## Problem to solve
Copy the text of every record below word for word, and leave the pictures out of your answer.
──────
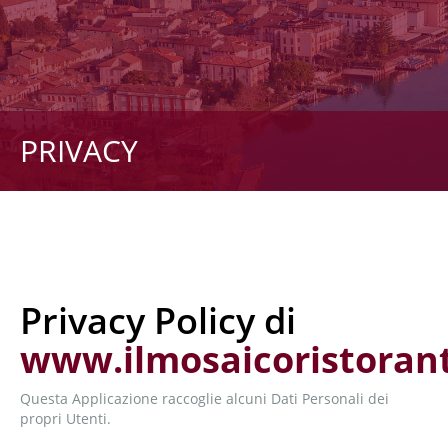
PRIVACY
Privacy Policy di
www.ilmosaicoristorant
Questa Applicazione raccoglie alcuni Dati Personali dei
propri Utenti.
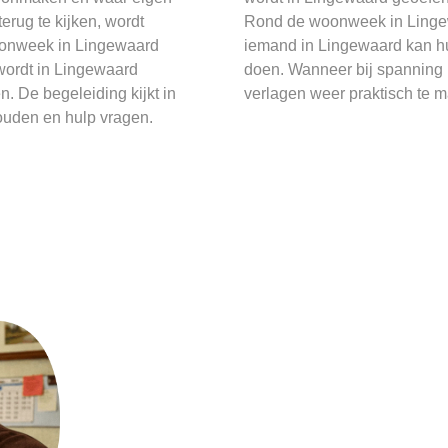
erug te kijken, wordt
Rond de woonweek in Lingew
 woonweek in Lingewaard
iemand in Lingewaard kan hul
wordt in Lingewaard
doen. Wanneer bij spanning 
 De begeleiding kijkt in
verlagen weer praktisch te 
ouden en hulp vragen.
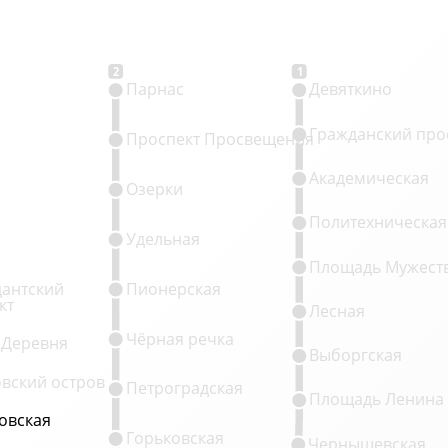
2
1
Парнас
Девяткино
Гражданский про
Проспект Просвещения
Академическая
Озерки
Политехническая
Удельная
Площадь Мужест
антский
Пионерская
кт
Лесная
Чёрная речка
 Деревня
Выборгская
овский остров
Петроградская
Площадь Ленина
овская
овская
Горьковская
Чернышевская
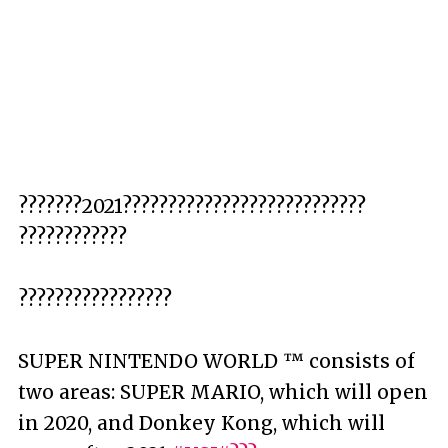
???????2021???????????????????????????
????????????
?????????????????
SUPER NINTENDO WORLD ™ consists of
two areas: SUPER MARIO, which will open
in 2020, and Donkey Kong, which will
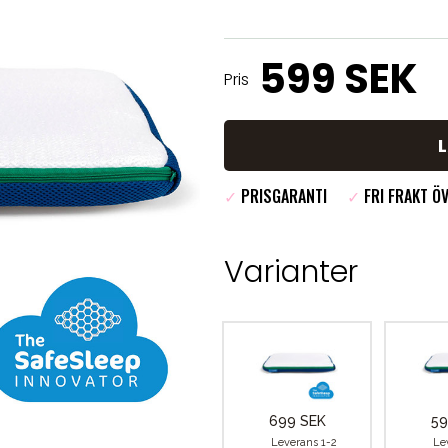
599 SEK
Pris
✓
PRISGARANTI
✓
FRI FRAKT ÖV
Varianter
699 SEK
59
Leverans 1-2
Le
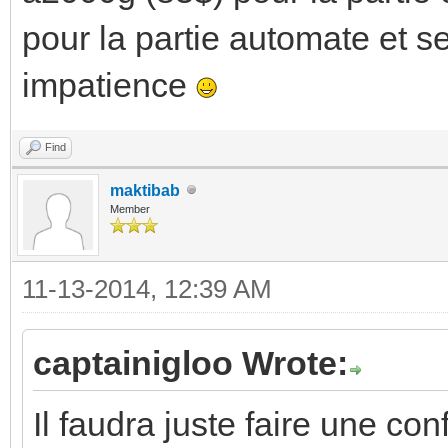
pour la partie automate et se
impatience
Find
maktibab
Member
11-13-2014, 12:39 AM
captainigloo Wrote:
Il faudra juste faire une co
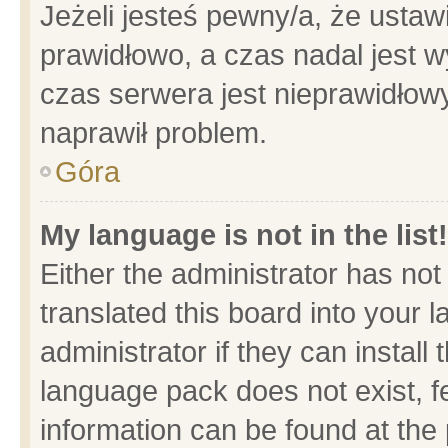
Jeżeli jesteś pewny/a, że ustaw
prawidłowo, a czas nadal jest w
czas serwera jest nieprawidłowy
naprawił problem.
Góra
My language is not in the list!
Either the administrator has no
translated this board into your 
administrator if they can install
language pack does not exist, fe
information can be found at the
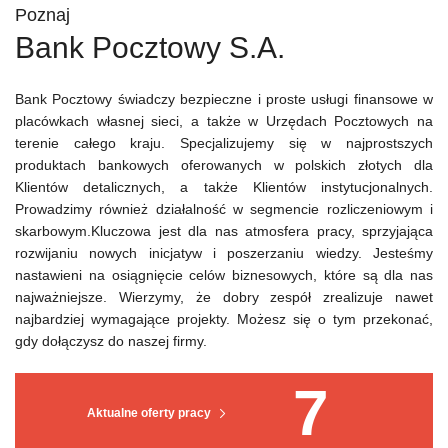
Poznaj
Bank Pocztowy S.A.
Bank Pocztowy świadczy bezpieczne i proste usługi finansowe w
placówkach własnej sieci, a także w Urzędach Pocztowych na
terenie całego kraju. Specjalizujemy się w najprostszych
produktach bankowych oferowanych w polskich złotych dla
Klientów detalicznych, a także Klientów instytucjonalnych.
Prowadzimy również działalność w segmencie rozliczeniowym i
skarbowym.Kluczowa jest dla nas atmosfera pracy, sprzyjająca
rozwijaniu nowych inicjatyw i poszerzaniu wiedzy. Jesteśmy
nastawieni na osiągnięcie celów biznesowych, które są dla nas
najważniejsze. Wierzymy, że dobry zespół zrealizuje nawet
najbardziej wymagające projekty. Możesz się o tym przekonać,
gdy dołączysz do naszej firmy.
7
Aktualne oferty pracy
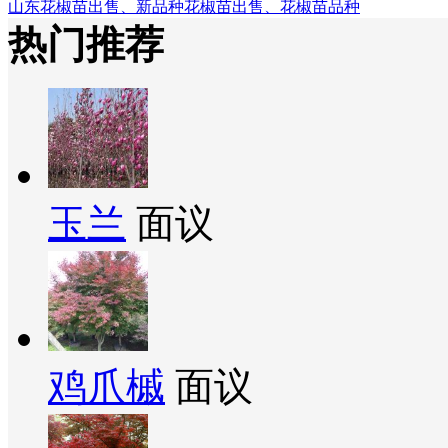
山东花椒苗出售、新品种花椒苗出售、花椒苗品种
热门推荐
玉兰
面议
鸡爪槭
面议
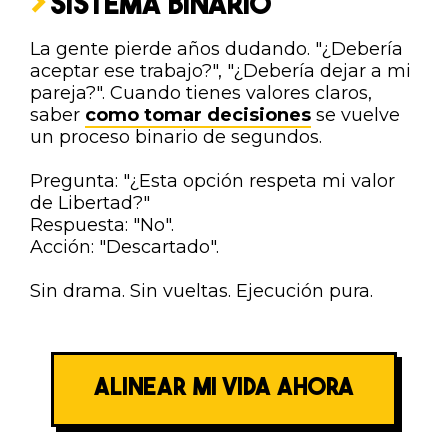
SISTEMA BINARIO
La gente pierde años dudando. "¿Debería
aceptar ese trabajo?", "¿Debería dejar a mi
pareja?". Cuando tienes valores claros,
saber
como tomar decisiones
se vuelve
un proceso binario de segundos.
Pregunta: "¿Esta opción respeta mi valor
de Libertad?"
Respuesta: "No".
Acción: "Descartado".
Sin drama. Sin vueltas. Ejecución pura.
ALINEAR MI VIDA AHORA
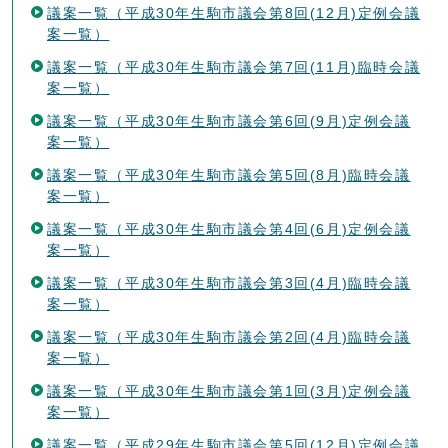
議案一覧（平成30年生駒市議会第8回(12月)定例会議
案一覧）
議案一覧（平成30年生駒市議会第7回(11月)臨時会議
案一覧）
議案一覧（平成30年生駒市議会第6回(9月)定例会議
案一覧）
議案一覧（平成30年生駒市議会第5回(8月)臨時会議
案一覧）
議案一覧（平成30年生駒市議会第4回(6月)定例会議
案一覧）
議案一覧（平成30年生駒市議会第3回(4月)臨時会議
案一覧）
議案一覧（平成30年生駒市議会第2回(4月)臨時会議
案一覧）
議案一覧（平成30年生駒市議会第1回(3月)定例会議
案一覧）
議案一覧（平成29年生駒市議会第5回(12月)定例会議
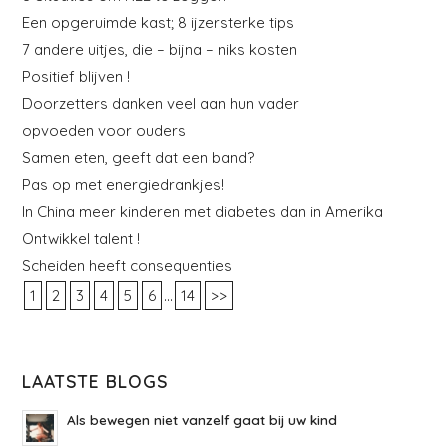
Een opgeruimde kast; 8 ijzersterke tips
7 andere uitjes, die – bijna – niks kosten
Positief blijven !
Doorzetters danken veel aan hun vader
opvoeden voor ouders
Samen eten, geeft dat een band?
Pas op met energiedrankjes!
In China meer kinderen met diabetes dan in Amerika
Ontwikkel talent !
Scheiden heeft consequenties
...
1
2
3
4
5
6
14
>>
LAATSTE BLOGS
Als bewegen niet vanzelf gaat bij uw kind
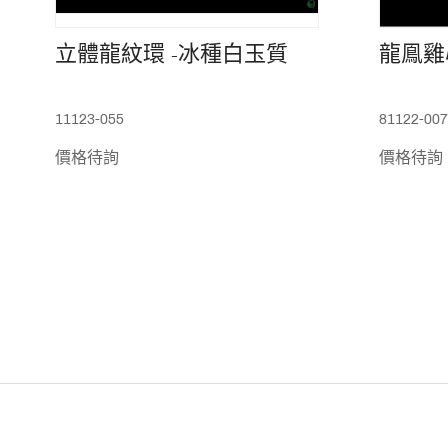
立體龍紋環 -冰種白玉質
龍鳯雞
11123-055
81122-007
價格待詢
價格待詢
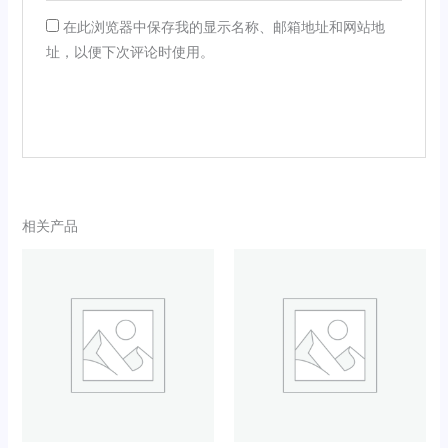
在此浏览器中保存我的显示名称、邮箱地址和网站地
址，以便下次评论时使用。
相关产品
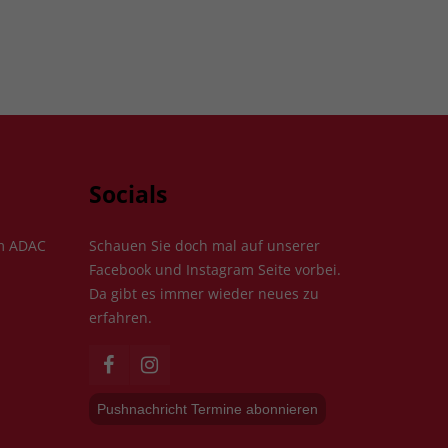
Socials
im ADAC
Schauen Sie doch mal auf unserer
Facebook und Instagram Seite vorbei.
Da gibt es immer wieder neues zu
erfahren.
Pushnachricht Termine abonnieren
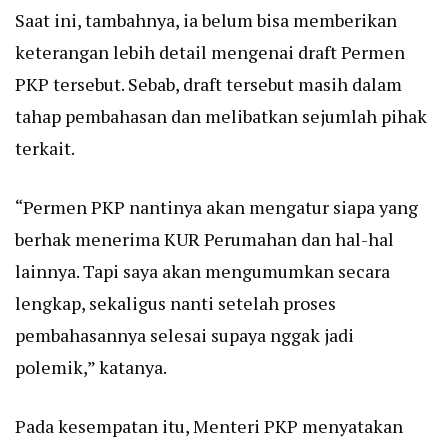
Saat ini, tambahnya, ia belum bisa memberikan
keterangan lebih detail mengenai draft Permen
PKP tersebut. Sebab, draft tersebut masih dalam
tahap pembahasan dan melibatkan sejumlah pihak
terkait.
“Permen PKP nantinya akan mengatur siapa yang
berhak menerima KUR Perumahan dan hal-hal
lainnya. Tapi saya akan mengumumkan secara
lengkap, sekaligus nanti setelah proses
pembahasannya selesai supaya nggak jadi
polemik,” katanya.
Pada kesempatan itu, Menteri PKP menyatakan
──────
## Output of the exercise
PRIVACY
Privacy Policy di
www.ilmosaicoristorant
Questa Applicazione raccoglie alcuni Dati Personali dei
propri Utenti.
erug te kijken, wordt
Rond de woonweek in Lingew
 woonweek in Lingewaard
iemand in Lingewaard kan hul
wordt in Lingewaard
doen. Wanneer bij spanning 
 De begeleiding kijkt in
verlagen weer praktisch te 
ouden en hulp vragen.
2
1
Парнас
Девяткино
Гражданский про
Проспект Просвещения
Академическая
Озерки
Политехническая
Удельная
Площадь Мужест
антский
Пионерская
кт
Лесная
Чёрная речка
 Деревня
Выборгская
овский остров
Петроградская
Площадь Ленина
овская
овская
Горьковская
Чернышевская
???????2021???????????????????????????
????????????
?????????????????
SUPER NINTENDO WORLD ™ consists of
two areas: SUPER MARIO, which will open
in 2020, and Donkey Kong, which will
599 SEK
Pris
✓
PRISGARANTI
✓
FRI FRAKT ÖV
Varianter
699 SEK
59
Leverans 1-2
Le
pour la partie automate et se
impatience
Find
maktibab
Member
11-13-2014, 12:39 AM
captainigloo Wrote:
Il faudra juste faire une co
Jeżeli jesteś pewny/a, że ustaw
prawidłowo, a czas nadal jest w
czas serwera jest nieprawidłowy
naprawił problem.
Góra
My language is not in the list!
Either the administrator has no
translated this board into your 
administrator if they can install
language pack does not exist, fe
information can be found at the
Poznaj
Bank Pocztowy S.A.
Bank Pocztowy świadczy bezpieczne i proste usługi finansowe w
placówkach własnej sieci, a także w Urzędach Pocztowych na
terenie całego kraju. Specjalizujemy się w najprostszych
produktach bankowych oferowanych w polskich złotych dla
Klientów detalicznych, a także Klientów instytucjonalnych.
Prowadzimy również działalność w segmencie rozliczeniowym i
skarbowym.Kluczowa jest dla nas atmosfera pracy, sprzyjająca
rozwijaniu nowych inicjatyw i poszerzaniu wiedzy. Jesteśmy
nastawieni na osiągnięcie celów biznesowych, które są dla nas
najważniejsze. Wierzymy, że dobry zespół zrealizuje nawet
najbardziej wymagające projekty. Możesz się o tym przekonać,
gdy dołączysz do naszej firmy.
7
Aktualne oferty pracy
山东花椒苗出售、新品种花椒苗出售、花椒苗品种
热门推荐
玉兰
面议
鸡爪槭
面议
SISTEMA BINARIO
La gente pierde años dudando. "¿Debería
aceptar ese trabajo?", "¿Debería dejar a mi
pareja?". Cuando tienes valores claros,
saber
como tomar decisiones
se vuelve
un proceso binario de segundos.
Pregunta: "¿Esta opción respeta mi valor
de Libertad?"
Respuesta: "No".
Acción: "Descartado".
Sin drama. Sin vueltas. Ejecución pura.
ALINEAR MI VIDA AHORA
議案一覧（平成30年生駒市議会第8回(12月)定例会議
案一覧）
議案一覧（平成30年生駒市議会第7回(11月)臨時会議
案一覧）
議案一覧（平成30年生駒市議会第6回(9月)定例会議
案一覧）
議案一覧（平成30年生駒市議会第5回(8月)臨時会議
案一覧）
議案一覧（平成30年生駒市議会第4回(6月)定例会議
案一覧）
議案一覧（平成30年生駒市議会第3回(4月)臨時会議
案一覧）
議案一覧（平成30年生駒市議会第2回(4月)臨時会議
案一覧）
議案一覧（平成30年生駒市議会第1回(3月)定例会議
案一覧）
議案一覧（平成29年生駒市議会第5回(12月)定例会議
Een opgeruimde kast; 8 ijzersterke tips
7 andere uitjes, die – bijna – niks kosten
Positief blijven !
Doorzetters danken veel aan hun vader
opvoeden voor ouders
Samen eten, geeft dat een band?
Pas op met energiedrankjes!
In China meer kinderen met diabetes dan in Amerika
Ontwikkel talent !
Scheiden heeft consequenties
...
1
2
3
4
5
6
14
>>
LAATSTE BLOGS
Als bewegen niet vanzelf gaat bij uw kind
立體龍紋環 -冰種白玉質
龍鳯雞
11123-055
81122-007
價格待詢
價格待詢
在此浏览器中保存我的显示名称、邮箱地址和网站地
址，以便下次评论时使用。
相关产品
Socials
im ADAC
Schauen Sie doch mal auf unserer
Facebook und Instagram Seite vorbei.
Da gibt es immer wieder neues zu
erfahren.
Pushnachricht Termine abonnieren
Saat ini, tambahnya, ia belum bisa memberikan
keterangan lebih detail mengenai draft Permen
PKP tersebut. Sebab, draft tersebut masih dalam
tahap pembahasan dan melibatkan sejumlah pihak
terkait.
“Permen PKP nantinya akan mengatur siapa yang
berhak menerima KUR Perumahan dan hal-hal
lainnya. Tapi saya akan mengumumkan secara
lengkap, sekaligus nanti setelah proses
pembahasannya selesai supaya nggak jadi
polemik,” katanya.
Pada kesempatan itu, Menteri PKP menyatakan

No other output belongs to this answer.